The International Covenant on Economic Social and Cultural Rights went even further, asserting the “right of everyone to an adequate standard of living for himself and his family, including adequate food, clothing, and housing, and to the continuous improvement of living conditions” and “the fundamental right to freedom from hunger and malnutrition.” The US has signed but not ratified the Covenant. In Article 17 of the New York State Constitution describing social welfare, Section 1 says:

The aid, care, and support of the needy are public concerns and shall be provided by the state and by such of its subdivisions, and in such manner and by such means, as the legislature may from time to time determine.

Is the State of New York fulfilling its obligation to care for poor people when there is increasing income inequality and privatization of charity? When elected officials are increasingly part of an economic elite that overestimates how much money average people have, how can they make realistic decisions affecting the budgets of low and middle income people? In fact, New York county and Westchester county rank third and twenty first in the nation on the Gini index, a measure for income inequality. As a legal framework, the right to food does not claim that government is responsible to feed everyone, but rather, it asserts that government must put the structures in place that insure that everyone, particularly those most vulnerable—women, people of color, the elderly, children, the working poor, LGBT folks, people with disabilities, and precarious workers—have the resources to be able to acquire sufficient food with dignity.

What does the implementation of the right to food look like? In Brazil, through the Zero Hunger program, the government sought to address structural issues underlying hunger. The Zero Hunger program has provisions to create better income through job and income policies, agrarian reform, universal social security, school grants and minimum income, and microcredit. It also works to increase supply of basic food products through support to family farming, incentives and production for self-consumption, and agricultural policy. It creates cheaper, but healthy, food products through subsidized restaurants, agreements with supermarkets and grocery stores, alternative marketing channels, public facilities, a worker’s food program, anti-concentration laws, and cooperatives of consumers. And finally, through specific actions such as food stamps, disaster assistance, school meals, food security stockpiles, and actions against mother-child malnutrition. The Zero Hunger program attempts to address the host of structural issues that create food insecurity in the first place, like low wages and lack of income generation, high interest rates and agricultural crises.
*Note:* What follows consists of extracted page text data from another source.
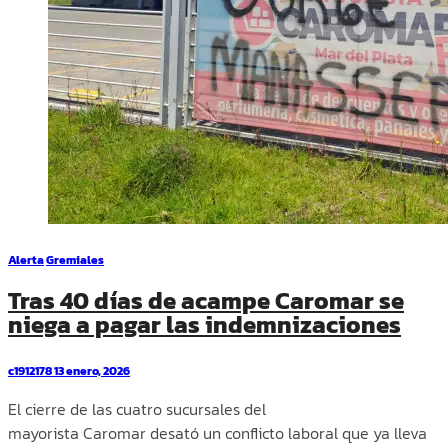
Alerta
Gremiales
Tras 40 días de acampe Caromar se
niega a pagar las indemnizaciones
c1912178
13 enero, 2026
El cierre de las cuatro sucursales del
mayorista Caromar desató un conflicto laboral que ya lleva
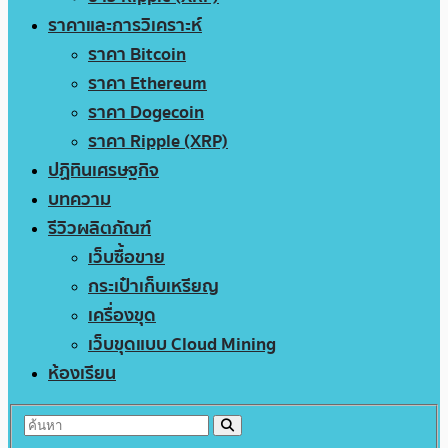
ราคาและการวิเคราะห์
ราคา Bitcoin
ราคา Ethereum
ราคา Dogecoin
ราคา Ripple (XRP)
ปฏิทินเศรษฐกิจ
บทความ
รีวิวผลิตภัณฑ์
เว็บซื้อขาย
กระเป๋าเก็บเหรียญ
เครื่องขุด
เว็บขุดแบบ Cloud Mining
ห้องเรียน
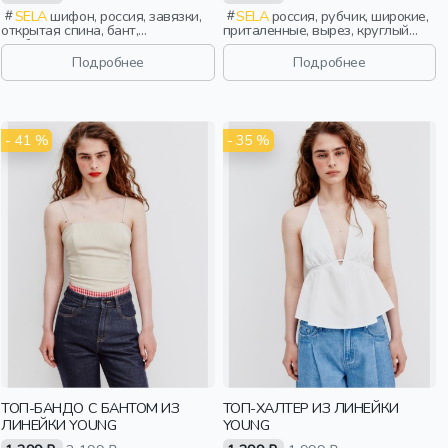
SELA
шифон, россия, завязки,
SELA
россия, рубчик, широкие,
открытая спина, бант,
приталенные, вырез, круглый
свободные, воротник, девочки,
вырез, девочки,
старшеклассники, дети
старшеклассники, дети
Подробнее
Подробнее
- 41 %
- 35 %
ТОП-БАНДО С БАНТОМ ИЗ
ТОП-ХАЛТЕР ИЗ ЛИНЕЙКИ
ЛИНЕЙКИ YOUNG
YOUNG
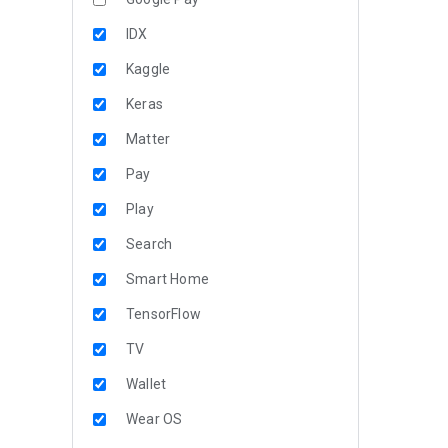
IDX
Kaggle
Keras
Matter
Pay
Play
Search
Smart Home
TensorFlow
TV
Wallet
Wear OS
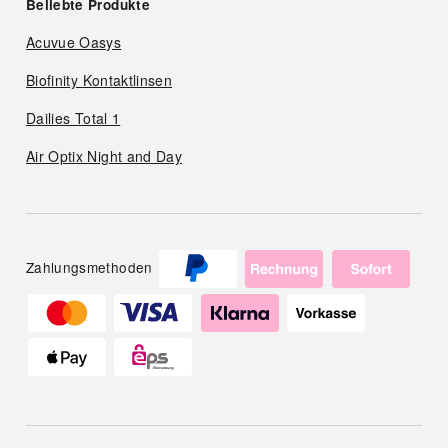
Beliebte Produkte
Acuvue Oasys
Biofinity Kontaktlinsen
Dailies Total 1
Air Optix Night and Day
Zahlungsmethoden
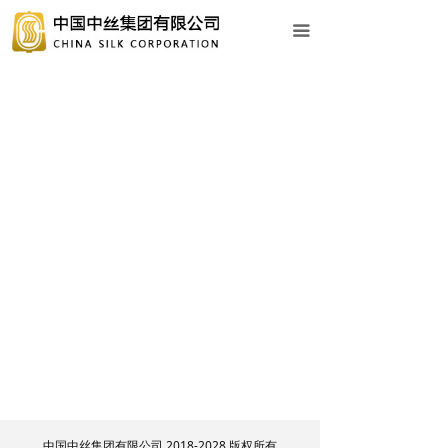
网站首页
끀
关于中丝
新闻动态
业务中心
企业文化
社会责任
人力资源
党建工作
专题专栏
信息公开
中国中丝集团有限公司 2018-2028 版权所有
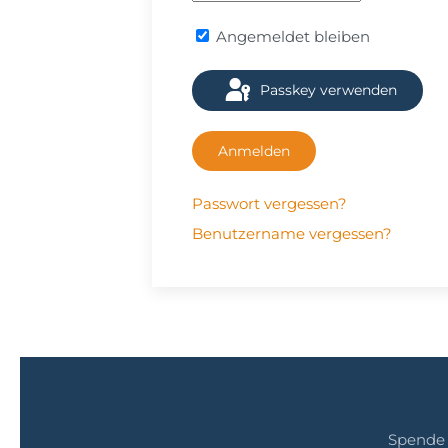
Angemeldet bleiben
Passkey verwenden
Anmelden
Passwort vergessen?
Benutzername vergessen?
Spende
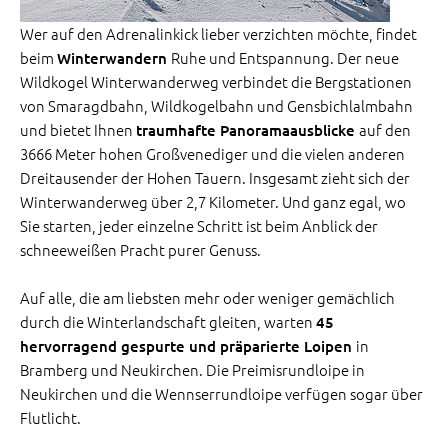
Wer auf den Adrenalinkick lieber verzichten möchte, findet
beim
Ruhe und Entspannung. Der neue
Winterwandern
Wildkogel Winterwanderweg verbindet die Bergstationen
von Smaragdbahn, Wildkogelbahn und Gensbichlalmbahn
und bietet Ihnen
auf den
traumhafte Panoramaausblicke
3666 Meter hohen Großvenediger und die vielen anderen
Dreitausender der Hohen Tauern. Insgesamt zieht sich der
Winterwanderweg über 2,7 Kilometer. Und ganz egal, wo
Sie starten, jeder einzelne Schritt ist beim Anblick der
schneeweißen Pracht purer Genuss.
Auf alle, die am liebsten mehr oder weniger gemächlich
durch die Winterlandschaft gleiten, warten
45
in
hervorragend gespurte und präparierte Loipen
Bramberg und Neukirchen. Die Preimisrundloipe in
Neukirchen und die Wennserrundloipe verfügen sogar über
Flutlicht.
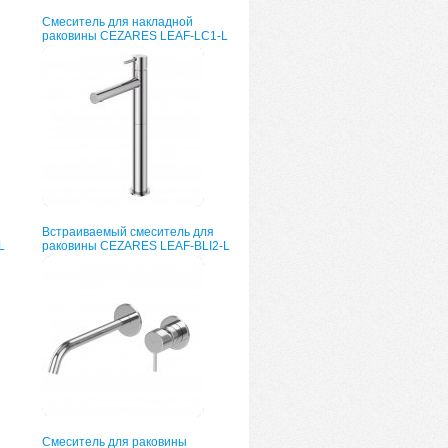
Смеситель для накладной
раковины CEZARES LEAF-LC1-L
Встраиваемый смеситель для
L
раковины CEZARES LEAF-BLI2-L
Смеситель для раковины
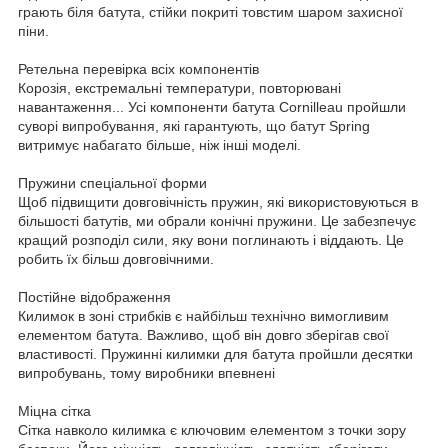
грають біля батута, стійки покриті товстим шаром захисної
піни.
Ретельна перевірка всіх компонентів
Корозія, екстремальні температури, повторювані
навантаження... Усі компоненти батута Cornilleau пройшли
суворі випробування, які гарантують, що батут Spring
витримує набагато більше, ніж інші моделі.
Пружини спеціальної форми
Щоб підвищити довговічність пружин, які використовуються в
більшості батутів, ми обрали конічні пружини. Це забезпечує
кращий розподіл сили, яку вони поглинають і віддають. Це
робить їх більш довговічними.
Постійне відображення
Килимок в зоні стрибків є найбільш технічно вимогливим
елементом батута. Важливо, щоб він довго зберігав свої
властивості. Пружинні килимки для батута пройшли десятки
випробувань, тому виробники впевнені
Міцна сітка
Сітка навколо килимка є ключовим елементом з точки зору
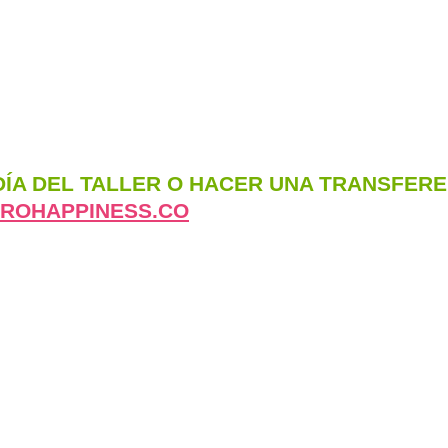
DÍA DEL TALLER O HACER UNA TRANSFER
ROHAPPINESS.CO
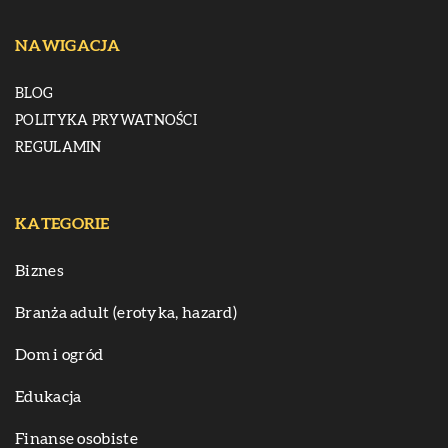
NAWIGACJA
BLOG
POLITYKA PRYWATNOŚCI
REGULAMIN
KATEGORIE
Biznes
Branża adult (erotyka, hazard)
Dom i ogród
Edukacja
Finanse osobiste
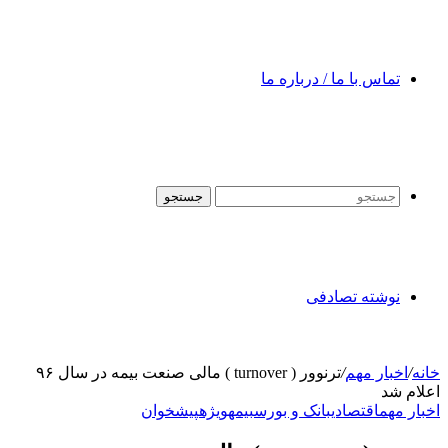
تماس با ما / درباره ما
جستجو
نوشته تصادفی
خانه
/
اخبار مهم
/
ترنوور ( turnover ) مالی صنعت بیمه در سال ۹۶
اعلام شد
اخبار مهم
اقتصادی
بانک و بورس
بیمه
ویژه
پیشخوان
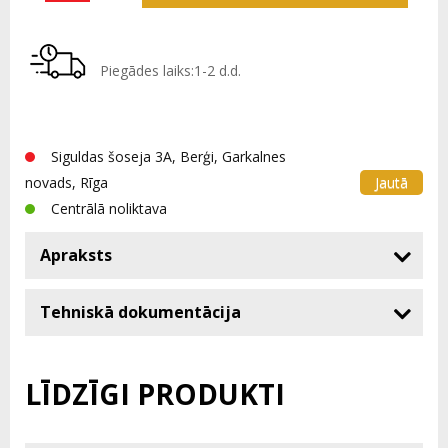
Piegādes laiks:1-2 d.d.
Siguldas šoseja 3A, Berģi, Garkalnes
Jautā
novads, Rīga
Centrālā noliktava
Apraksts
Tehniskā dokumentācija
LĪDZĪGI PRODUKTI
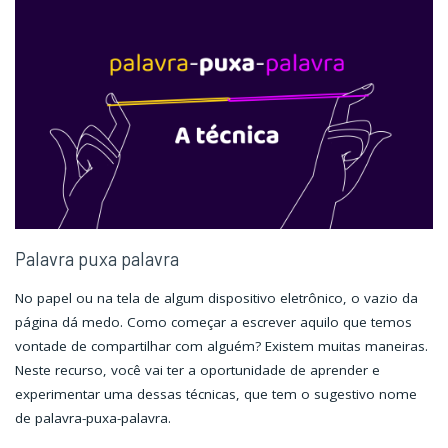
Buenaventura"
Buenaventura"
Palavra puxa palavra
No papel ou na tela de algum dispositivo eletrônico, o vazio da
página dá medo. Como começar a escrever aquilo que temos
vontade de compartilhar com alguém? Existem muitas maneiras.
Neste recurso, você vai ter a oportunidade de aprender e
experimentar uma dessas técnicas, que tem o sugestivo nome
de palavra-puxa-palavra.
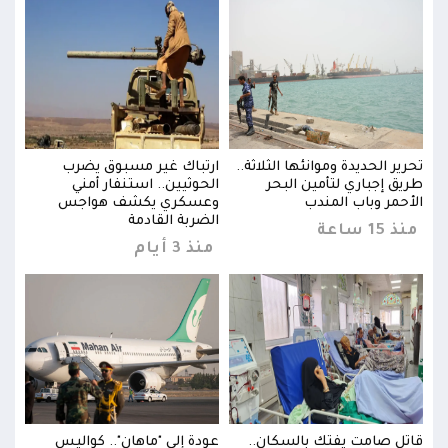
تحرير الحديدة وموانئها الثلاثة..
ارتباك غير مسبوق يضرب
تحرير
طريق إجباري لتأمين البحر
الحوثيين.. استنفار أمني
طريق
الأحمر وباب المندب
وعسكري يكشف هواجس
الأح
الضربة القادمة
منذ 15 ساعة
منذ 15 
منذ 3 أيام
قاتل صامت يفتك بالسكان..
عودة إلى "ماهان".. كواليس
قاتل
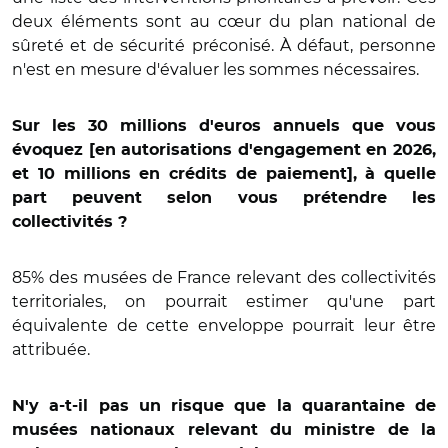
deux éléments sont au cœur du plan national de
sûreté et de sécurité préconisé. À défaut, personne
n'est en mesure d'évaluer les sommes nécessaires.
Sur les 30 millions d'euros annuels que vous
évoquez [en autorisations d'engagement en 2026,
et 10 millions en crédits de paiement], à quelle
part peuvent selon vous prétendre les
collectivités ?
85% des musées de France relevant des collectivités
territoriales, on pourrait estimer qu'une part
équivalente de cette enveloppe pourrait leur être
attribuée.
N'y a-t-il pas un risque que la quarantaine de
musées nationaux relevant du ministre de la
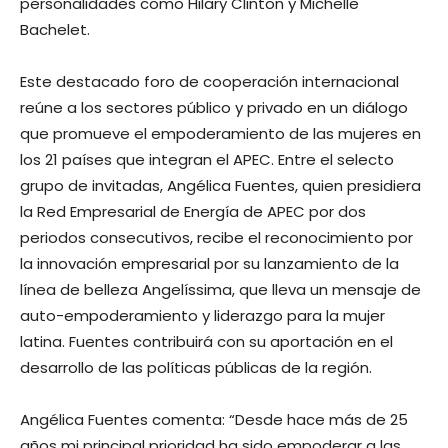
personalidades como Hilary Clinton y Michelle
Bachelet.
Este destacado foro de cooperación internacional
reúne a los sectores público y privado en un diálogo
que promueve el empoderamiento de las mujeres en
los 21 países que integran el APEC. Entre el selecto
grupo de invitadas, Angélica Fuentes, quien presidiera
la Red Empresarial de Energía de APEC por dos
periodos consecutivos, recibe el reconocimiento por
la innovación empresarial por su lanzamiento de la
línea de belleza Angelíssima, que lleva un mensaje de
auto-empoderamiento y liderazgo para la mujer
latina. Fuentes contribuirá con su aportación en el
desarrollo de las políticas públicas de la región.
Angélica Fuentes comenta: “Desde hace más de 25
años mi principal prioridad ha sido empoderar a las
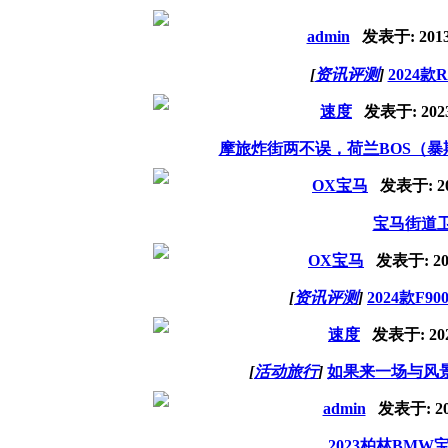
admin
发表于:
2013
[
资讯评测
]
2024款
速度
发表于:
202
摩旅炸街两不误，荷兰BOS（
OX宝马
发表于:
2
宝马街道卫
OX宝马
发表于:
20
[
资讯评测
]
2024款F90
速度
发表于:
20
[
活动旅行
]
如果来一场与风景
admin
发表于:
2
2023柏林BM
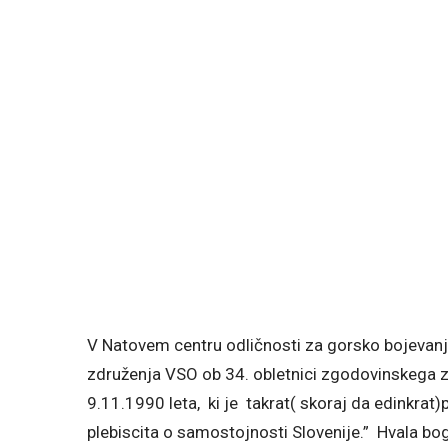
V Natovem centru odličnosti za gorsko bojevanje
združenja VSO ob 34. obletnici zgodovinskega 
9.11.1990 leta, ki je takrat( skoraj da edinkrat
plebiscita o samostojnosti Slovenije.” Hvala bogu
The Zero Hunger program came about because of the mobilization of people and civil society, including businesses interested in corporate social responsibility.

The right to food means that we should have access to food, that it is adequate, or nutritious and safe, available during disasters, and sourced and produced in sustainable ways. The role of government is to regulate the activities of corporations, to strengthen access to resources, and to implement effective social programs. Just like civil rights, gay rights, disability rights, prisoner rights, and others, the right to food is not solely about laws. It is about a broader vision of community self-determination and liberation. Our role is to organize. That is how we can change the story from one of hunger to one of rights.